Il n'y avait plus de varans autour, juste le sol qui semblait vouloir l'avaler. Des sables mouvants. Mais Catherine était encore grisée par sa victoire contre les dragons de Komodo. Le décor changea très vite. Son eelut n'avait même pas eu besoin de l'aider. Elle n'avait pourant rien fait sur un plan pratique, et c'était contentée de réfléchir posément.

Le changement entre l'étau des sables mouvents et la chute libre du décor suivant fut si rapide qu'elle en fit presque une crise cardiaque. En bas, le sol s'approchait. Beaucoup trop vite à son gout. Son coeur battait la chamade.

Voilà longtemps qu'elle tombait, trop longtemps pour une chute, semblait-il. Mais son coeur battait toujours à lui faire mal. Le vent sifflait à ses oreilles, elle entendait vaguement la voix de Klaus dans sa tête mais n'y prêta pas attention. Son cerveau était remplit d'une sensation très étrange. presque grisante. Presqu'inconsciement, elle ouvrit les bras. Le sol avançait toujours aussi vite, mais paradoxalement il semblait aussi loin que tout à l'heure, comment était-ce possible? Elle ne comprennait pas, n'y pensait même pas. L'Envol! Combien de fois avait elle rêvé de voler?

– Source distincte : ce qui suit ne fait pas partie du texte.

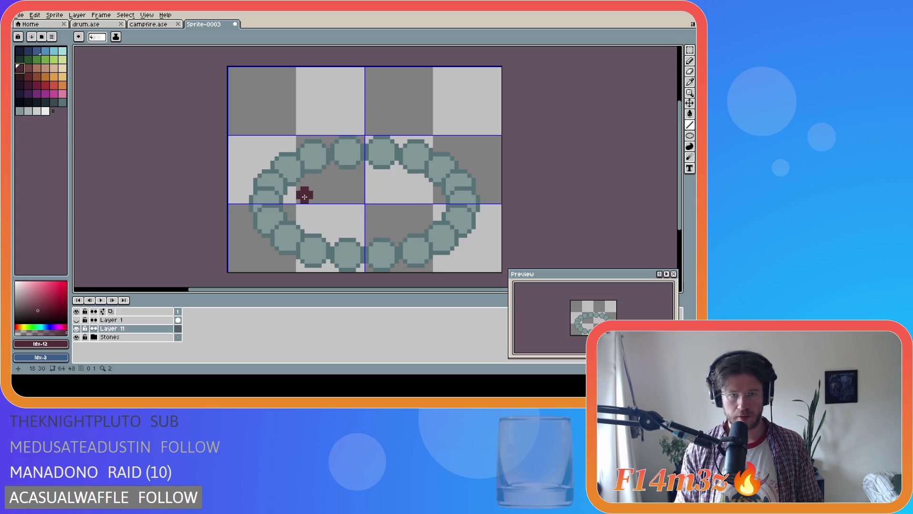
mouse_move(305, 196)
mouse_down()
mouse_move(339, 152)
mouse_move(357, 113)
mouse_move(350, 107)
mouse_move(364, 110)
mouse_move(372, 92)
mouse_move(395, 101)
mouse_move(362, 122)
mouse_move(357, 137)
mouse_move(352, 95)
mouse_move(365, 119)
mouse_move(359, 98)
mouse_move(368, 90)
mouse_up()
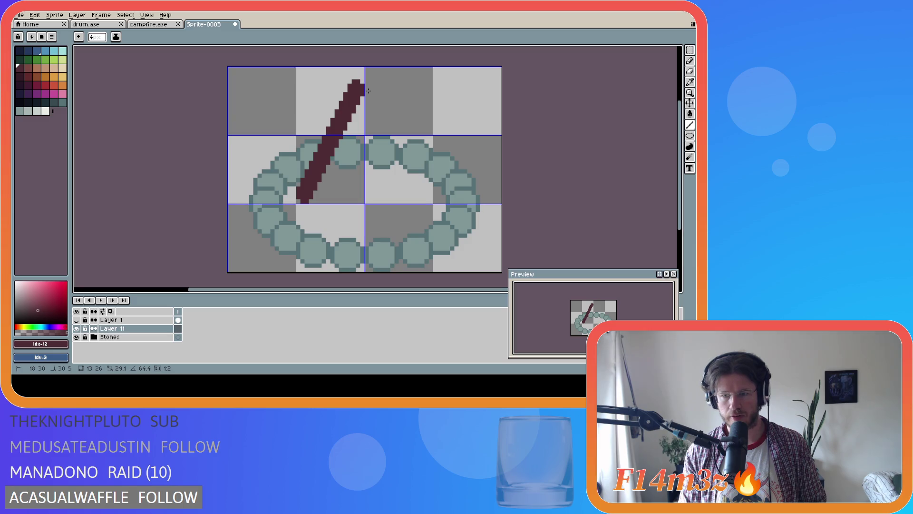
Commit the first log and draw two more maroon logs meeting at a shared peak
drag(368, 90, 368, 91)
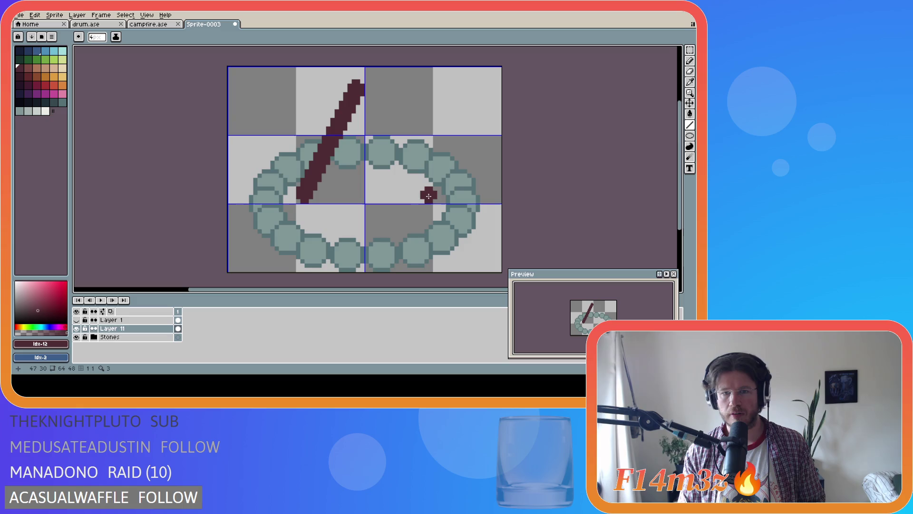
drag(427, 195, 371, 90)
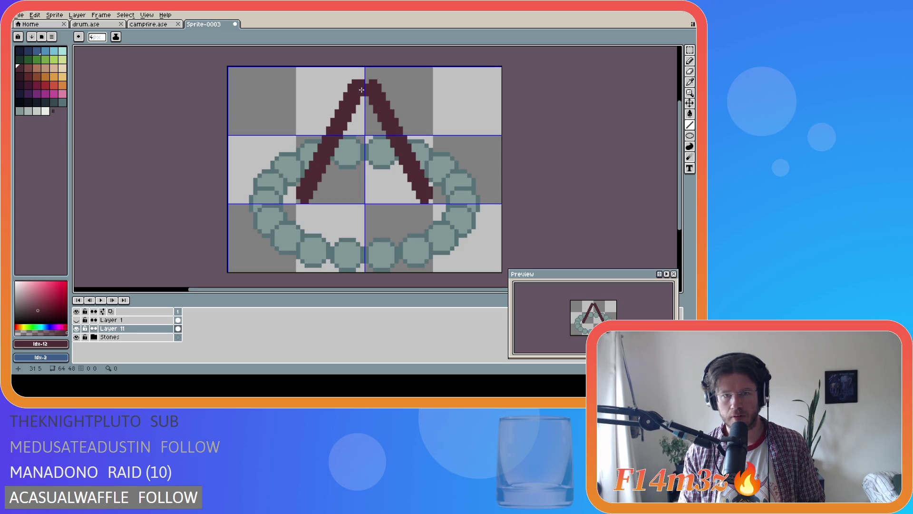
mouse_move(361, 90)
mouse_down()
mouse_move(340, 199)
mouse_move(328, 215)
mouse_move(317, 223)
mouse_move(297, 216)
mouse_move(339, 174)
mouse_move(316, 192)
mouse_move(276, 172)
mouse_move(305, 202)
mouse_move(344, 199)
mouse_move(323, 220)
mouse_up()
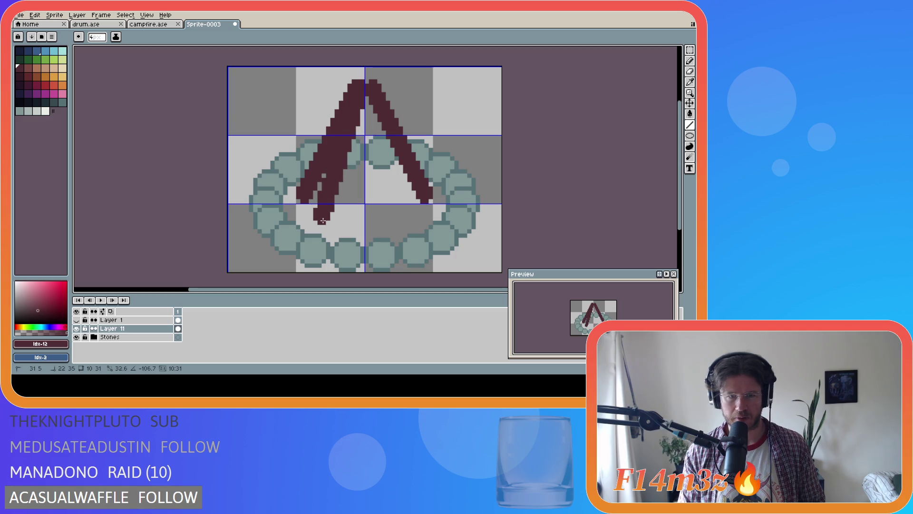
Discard the stray left log line and shift the teepee logs down one pixel
drag(324, 218, 325, 219)
key(Escape)
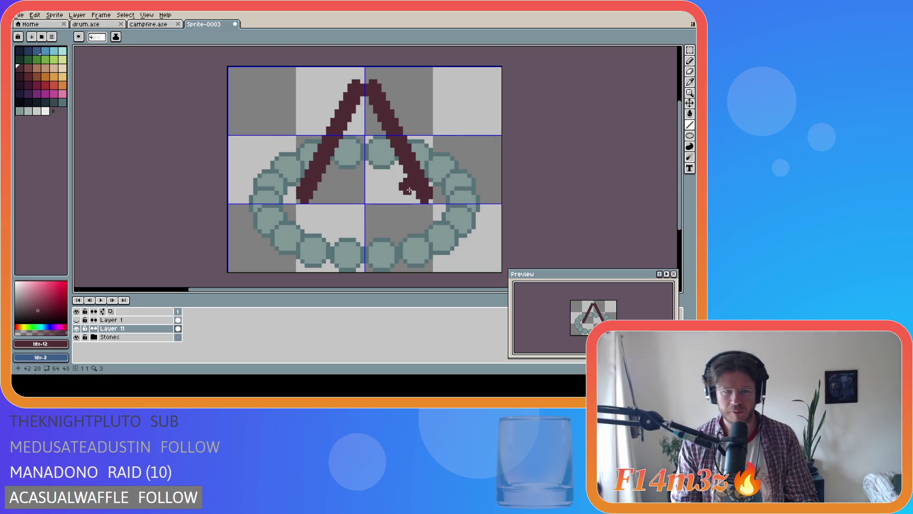
key(v)
drag(326, 166, 325, 176)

Elle ferma les yeux. Voilà, elle volait. Ca devait étra la même sensation...

Elle entra brusquement en contact avec le sol. Rebondit. Rebondit encore. Curieux comme ce sol ressemblait à un trampoline. La même flexibilité, la même température... La même odeur aussi. Elle ouvrit les yeux.

Elle était bien sur un trampoline, allongée sur son ventre. Il bougeait encore légerrement, trop peu pour l'empecher de se retourner et de regarder le ciel - ou plutôt le plafond. Il n'y avait pas de ciel. Tout n'est qu'illusion, Catherine. Elle avait très mal à la tête et se jambes tremblaient. Mais elle avait la sensation du travail accompli. Elle avait passé le test avec succès. Il n'y avait plus de visions horrribles, plus rien. Elle remarqua une porte. Se dirigea vers elle en tramblant et ouvrit.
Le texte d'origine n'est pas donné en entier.